The Slackification of the American Home (via The Software Mentor)

Workplace productivity tools like Slack, Trello, Asana, and Jira can help people be more productive outside the workplace as well. I use Trello for managing my projects, and a few times I’ve used it collaboratively with my wife on joint projects. There is the potential of blending work and downtime making them harder to keep separate.

Are Politically Diverse Teams More Effective? (via Harvard Business Review)

The takeaway for me was more about how Wikipedia gets things right for discourse about polarized topics (conservative, liberal, societal, political). There are strong norms about what’s important for article quality (e.g., citing sources, neutral point of view) that opponents agree on.

For Leaders, Decency Is Just as Important as Intelligence (via Harvard Business Review)

Leaders need IQ, EQ, and DQ. IQ (intelligence quotient) is about business competence and understanding how to succeed. EQ (emotional quotient) is about understanding emotional states of others and empathizing. DQ (decency quotient) is about genuinely caring for others and doing right by them. “We’re entering an era where the possibility for distrust may be heightened. Technology, innovation, and automation are changing the very nature of work. Instead of letting them fracture us, we can use decency to find ways to move forward without leaving anyone behind.”

Where Is Your Company Most Prone to Lapses in Integrity? (via Harvard Business Review)

No company is 100% righteous, and the misconduct that occurs may not be reported. Gather data to identify the gaps. Learn where to focus, find better ways for employees to voice concerns, and determine the true size of the iceberg.

Making Joy a Priority at Work (via Harvard Business Review)

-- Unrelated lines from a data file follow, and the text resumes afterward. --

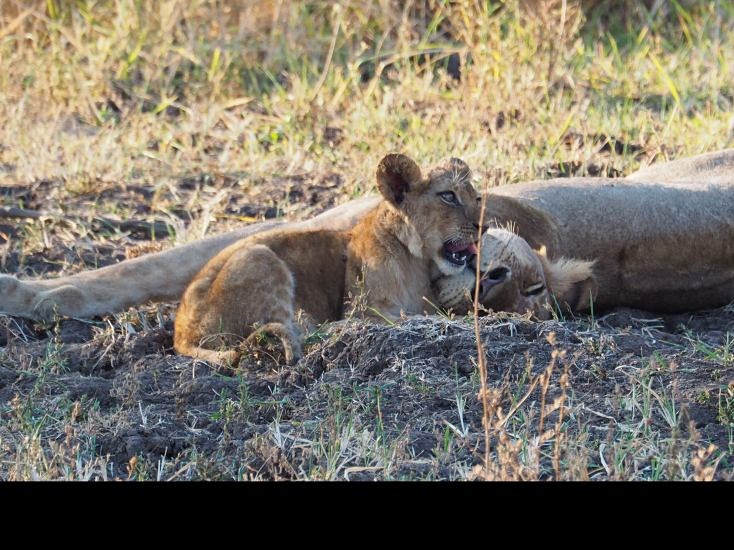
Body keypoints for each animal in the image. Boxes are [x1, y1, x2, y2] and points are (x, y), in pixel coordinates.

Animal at [173, 153, 483, 364]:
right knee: (300, 336)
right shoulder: (364, 310)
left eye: (477, 197)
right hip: (259, 256)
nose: (483, 224)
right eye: (448, 196)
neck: (417, 262)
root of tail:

It’s easy for companies to get into “… too many layers and silos, too many colleagues who prefer to stay in their comfort zones, bask in their KPIs, and resist new ways of connecting and working.”

  • Harmony — having a diverse set of strengths where people work well together
  • Impact — teams working together to achieve a goal
  • Acknowledgement — people work together and praise and give each other credit

Has Sexual Harassment at Work Decreased Since #MeToo? (via Harvard Business Review)

This study shows that gender harassment, unwanted sexual attention, and sexual coercion have reduced. All coworkers need to treat this issue seriously even though it’s been two years since the peak of the #MeToo movement.

“We Were Coming Up Against Everything from Organized Crime to Angry Employees” (via Harvard Business Review)

This is an interview with the CEO of Norsk Gjenvinning, a waste management recycling company that was dealing with a wide array of problems in trying to get above board on ethics. I appreciated that it showed that it wasn’t a unicorn journey — there were things that didn’t work and low points as well as successes. Transparency, accountability, and trust are key.

Process

Why Criticism Is Good for Creativity (via Harvard Business Review)

  • “Yes, but” — this is the typical response to defend an idea; the problem is that it dismisses any idea that has flaws (which is nearly all of them)
  • “Yes, and” — this is the design thinking response; the problem is that flaws aren’t discussed and reworked
  • “Yes, but, and” — a compromise where flaws are discussed and improved with feedback

The Phoenix Project – Part 2

Two other IT colleagues and I are reading The Phoenix Project together. This post covers the topics we discussed from chapters 6-10.

Productivity

4 Ways to Help Your Team Avoid Digital Distractions (via Harvard Business Review)

  1. Create quiet spaces for mental recharging
  2. Encourage phone-free break time
  3. Set the social script (I’ve done this through team charters that explicitly define acceptable mobile device use.)
  4. Empower employees to block out focus time

Software development

The challenges of teaching software engineering (via The Software Mentor)

The challenges this author faced when coming up with an intro course for software engineering had me nodding my head. For example, command-line vs. UI, what’s important to know vs. know about, source control and the various workflows. A hidden gem was the link to his book (APPropriate Behaviour) — the table of contents shows how broad the discipline of software development is.